Profissional desde 2012, quase sempre nas variantes da Sunweb, o campeão holandês de estrada entrou no ciclismo pela porta do ciclocrosse, vertente que pratica desde os nove anos. Em 2006, no seu primeiro ano como júnior, subiu ao pódio nos campeonatos nacionais da especialidade e, no ano seguinte, sagrou-se campeão holandês, conquistou o bronze nos Europeus e o quarto lugar nos Mundiais. Os resultados de destaque conduziram-no, no final de 2007, ao maior viveiro de talentos da Holanda, a equipa satélite da Rabobank. O segundo lugar na categoria sub-23 dos nacionais de estrada, em 2009, reformulou a sua carreira. Apesar de nunca ter abdicado do ciclocrosse, Sinkeldam agarrou-se à vertente rainha do ciclismo e, em 2011, sagrou-se campeão nacional de sub-23, venceu o Paris-Roubaix de esperanças e foi oitavo na Volta ao Alentejo.
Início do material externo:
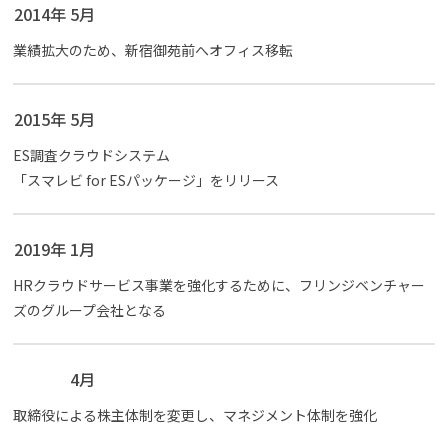
2014年 5月
業績拡大のため、新宿御苑前へオフィス移転
2015年 5月
ES調査クラウドシステム
「スマレビ for ESパッケージ」をリリース
2019年 1月
HRクラウドサービス事業を強化するために、フリンジベンチャー
ズのグループ会社となる
4月
取締役による株主体制を変更し、マネジメント体制を強化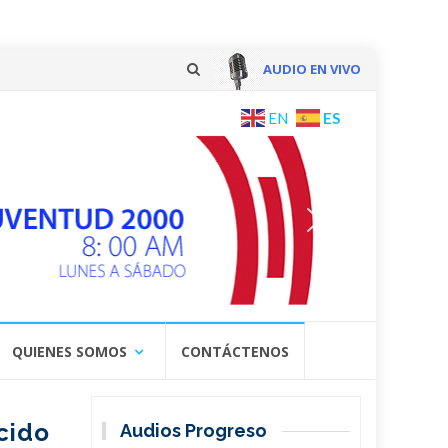
AUDIO EN VIVO
Skip
ES
EN
to
content
QUIENES SOMOS
CONTÁCTENOS
cido
Audios Progreso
Dono de um palmarés e de uma carreira discretos – tem apenas seis vitórias como profissional, com o triunfo na Binche-Chimay-Binche (2015) a ser o segundo mais importante após o título nacional -, o corredor da Sunweb tem o condão de só ser notícia pelos piores motivos. Há ano e meio, o seu nome soou com força, por ter sido um dos seis ciclistas da equipa holandesa atropelados durante um treino em Alicante. Agora, está de regresso à actualidade, contra a sua vontade. Com os compatriotas tão descontentes, a defesa de Sinkeldam foi feita por um alemão, o sprinter John Degenkolb, seu antigo colega. “Foi um grande companheiro durante anos. Não se queixem do desenho da sua camisola. Limitem-se a ficar felizes por ele”.